Ian Kennedy reports on BA and EA indoor meetings
Seven days after Piers’ fabulous performance at the World Indoor Tour he was back at the Emirates Stadium in Glasgow for the British Athletics Indoor Championships. A week earlier he had been the best of the Brits over 1500m, this time around he turned his attention to the 800m.
The championships attracted a high quality entry, aside from Neil Gourley (injured), the best in the country were there. Piers had a job on his hands to be one of the six in Sunday’s final. There were to be three qualifying heats with only the heat winner guaranteed passage into the final, fastest losers’ time would decide the other places. Despite Piers’ form this indoor season over 800, 1500 and 3000 metres, he was unlikely to be seeded and this could place a very significant challenger in his heat, and so it proved.
Piers was drawn in Heat 3 alongside Guy Learmonth, probably considered the favourite for the championship. Learmonth was drawn on the outside with Piers in lane 5. Knowing that the time could be important Piers ran an untypical race, it’s often the case that early on he will sit on the back. It soon became evident that the race win would come from either Guy Learmonth or Piers. With Piers trailing off the final bend, he saw daylight on the inside to take the win. Piers’ time was 1:48.06 a new indoor PB, and with Learmonth only a fraction behind him, he was also through to the final.
While the British Athletics Championships were taking place in Glasgow, the next indoor action for Wimborne AC athletes over the weekend were on Sunday in Sheffield at the England Athletics U15/U17/U20 Championships.
Both Wimborne athletes, by chance, were competing at the same time, but in very different events. In the field Toby Hiller was taking part in the long jump. He recorded a best distance of 6.44m. This is an indoor PB for Toby, being a 5cm improvement on the distance he recorded early in February at Lee Valley in the South of England Championships. Toby came 8th.
While Toby was busy in the long jump pit, Maddy Johnson was on the track for the under-20s 1500m. The previous race was a well-populated U17W 1500, so it was a disappointment that there were so few in the under-20s race. Maddy recorded 4:55.09 for the silver medal.
The men’s final for the 800m in Glasgow offered a mouth-watering prospect. The line up, in order of qualifying times was: Andrew Osagie, Josh Kerr, Piers, Guy Learmonth, Alex Botterill and Daniel Howells. What made this race such an exciting prospect was that there were so many in the field capable of claiming the win.
With Piers only interested in placings, he ran a more typical race, using tactics that have brought him so much success this season. All was going to plan going into the fourth and final lap. Immediately after the bell there was a coming together between Alex Botterill and Andrew Osagie who was following him. Josh Kerr was ahead of the ensuing melee. Botterill was down (and out), Guy Learmonth managed to leap over the fallen Botterill, while Piers found himself upon the recovering Osagie. Piers had to take evasive action and took a few steps on the inside of the bend, as he recovered the track he’d lost a great deal of momentum and there was now a clear gap between himself and Kerr, Learmonth and Osagie ahead of him.

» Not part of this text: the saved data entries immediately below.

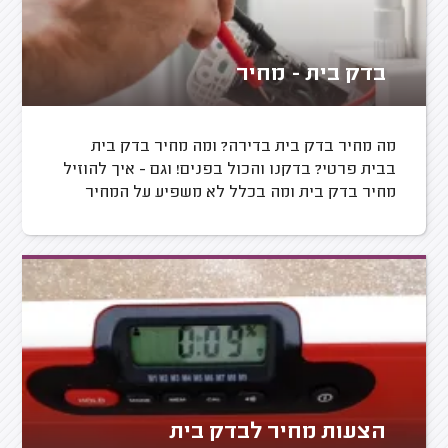
בדק בית - מחיר
מה מחיר בדק בית בדירה? ומה מחיר בדק בית
בבית פרטי? בדקנו והכול בפנים! וגם - איך להוזיל
מחיר בדק בית ומה בכלל לא משפיע על המחיר
הצעות מחיר לבדק בית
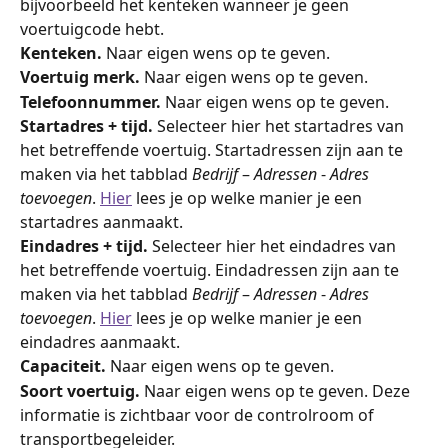
bijvoorbeeld het kenteken wanneer je geen 
voertuigcode hebt.
Kenteken. 
Naar eigen wens op te geven.
Voertuig merk. 
Naar eigen wens op te geven.
Telefoonnummer. 
Naar eigen wens op te geven.
Startadres + tijd. 
Selecteer hier het startadres van 
het betreffende voertuig. Startadressen zijn aan te 
maken via het tabblad 
Bedrijf
 – 
Adressen
 - 
Adres 
toevoegen
. 
Hier
 lees je op welke manier je een 
startadres aanmaakt.
Eindadres + tijd. 
Selecteer hier het eindadres van 
het betreffende voertuig. Eindadressen zijn aan te 
maken via het tabblad 
Bedrijf
 – 
Adressen
 - 
Adres 
toevoegen
. 
Hier
 lees je op welke manier je een 
eindadres aanmaakt.
Capaciteit. 
Naar eigen wens op te geven.
Soort voertuig. 
Naar eigen wens op te geven. Deze 
informatie is zichtbaar voor de controlroom of 
transportbegeleider.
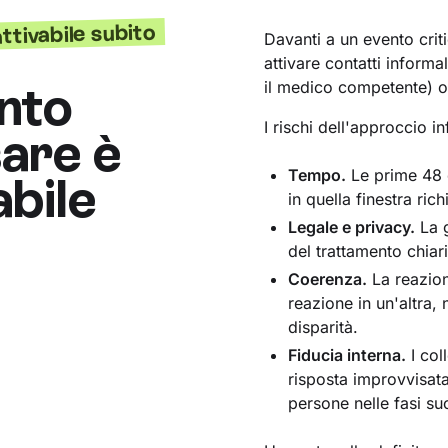
ttivabile subito
Davanti a un evento crit
attivare contatti inform
ento
il medico competente) o 
I rischi dell'approccio i
sare è
Tempo.
Le prime 48 o
abile
in quella finestra ri
Legale e privacy.
La g
del trattamento chiar
Coerenza.
La reazion
reazione in un'altra,
disparità.
Fiducia interna.
I col
risposta improvvisata
persone nelle fasi su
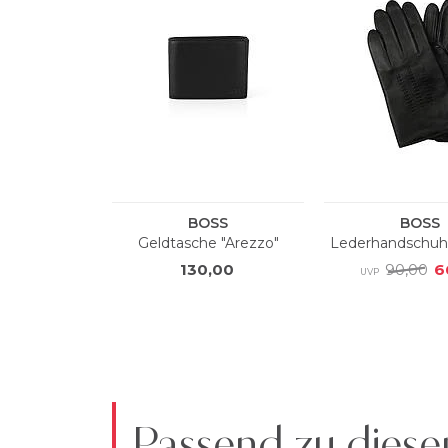
Passend zu diese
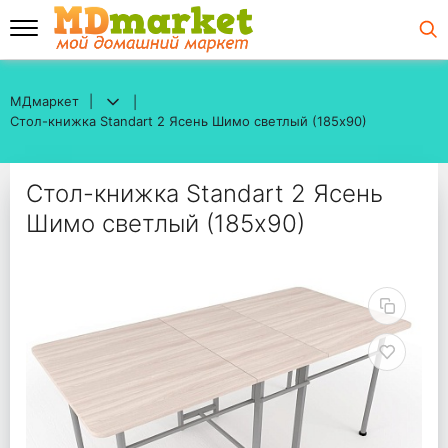
МДмаркет
МДмаркет
Стол-книжка Standart 2 Ясень Шимо светлый (185х90)
Стол-книжка Standart 2 Ясень Шимо светлый (185х90)
Стол-книжка Standart
Стол-книжка Standart 2 Ясень
Шимо светлый (185х90)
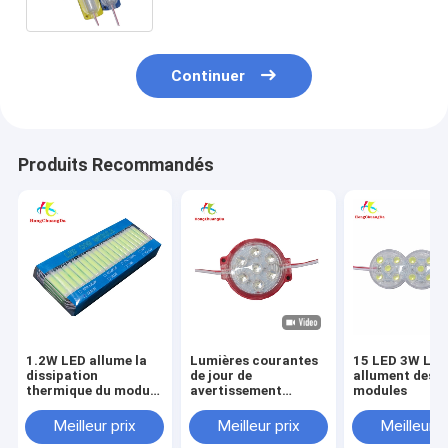
Continuer
Produits Recommandés
1.2W LED allume la
Lumières courantes
15 LED 3W LE
dissipation
de jour de
allument des
thermique du module
avertissement
modules
12V 10000K-13000K
externes de lampe de
de l'ÉPI LED de
signal de voiture
Meilleur prix
Meilleur prix
Meilleur p
modules
pour la lumière de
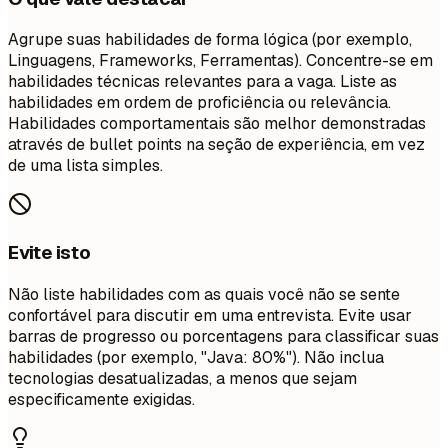
Agrupe suas habilidades de forma lógica (por exemplo,
Linguagens, Frameworks, Ferramentas). Concentre-se em
habilidades técnicas relevantes para a vaga. Liste as
habilidades em ordem de proficiência ou relevância.
Habilidades comportamentais são melhor demonstradas
através de bullet points na seção de experiência, em vez
de uma lista simples.
Evite isto
Não liste habilidades com as quais você não se sente
confortável para discutir em uma entrevista. Evite usar
barras de progresso ou porcentagens para classificar suas
habilidades (por exemplo, "Java: 80%"). Não inclua
tecnologias desatualizadas, a menos que sejam
especificamente exigidas.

With Piers carrying so little speed off the curve, were Piers medal ambitions a lost cause? Josh Kerr was still leading going into the bend, but being quickly caught by Learmonth and Osagie. On the BBC coverage Piers was out of shot, when he appeared it was clear he was the fastest man out there … commentator Kris Temple described him as ‘finishing like a train’.
Guy Learmonth (who Piers had beaten in the heat) took gold with a PB in 1:46.89. Andrew Osagie claimed silver in 1:46.98 and Piers had caught Josh Kerr in the final metres to take bronze in 1:47.21 … a second PB in two days.
Of those that finished, the most compromised by the coming together was Piers. It would be interesting to know just how much time he lost, and just how fast he’s capable of running an 800m, however, the incident did cost him any serious chance of challenging for the gold medal.
It was a great shame that we were denied a finish with all six runners. Incidents of this sort do seem to occur more frequently in the tight confines of indoor tracks. Alex Botterill will be sorely disappointed with how events unfolded, but race winner Learmonth has had his falls and disappointments in the past too, famously breaking his hand after punching the track in frustration in a Grand Prix meeting in Birmingham after a fall.
Two PBs, including a heat win and heading some top quality athletes, meant another great weekend for Piers, the speed he carries in the latter stages of races make him an exciting athlete to watch.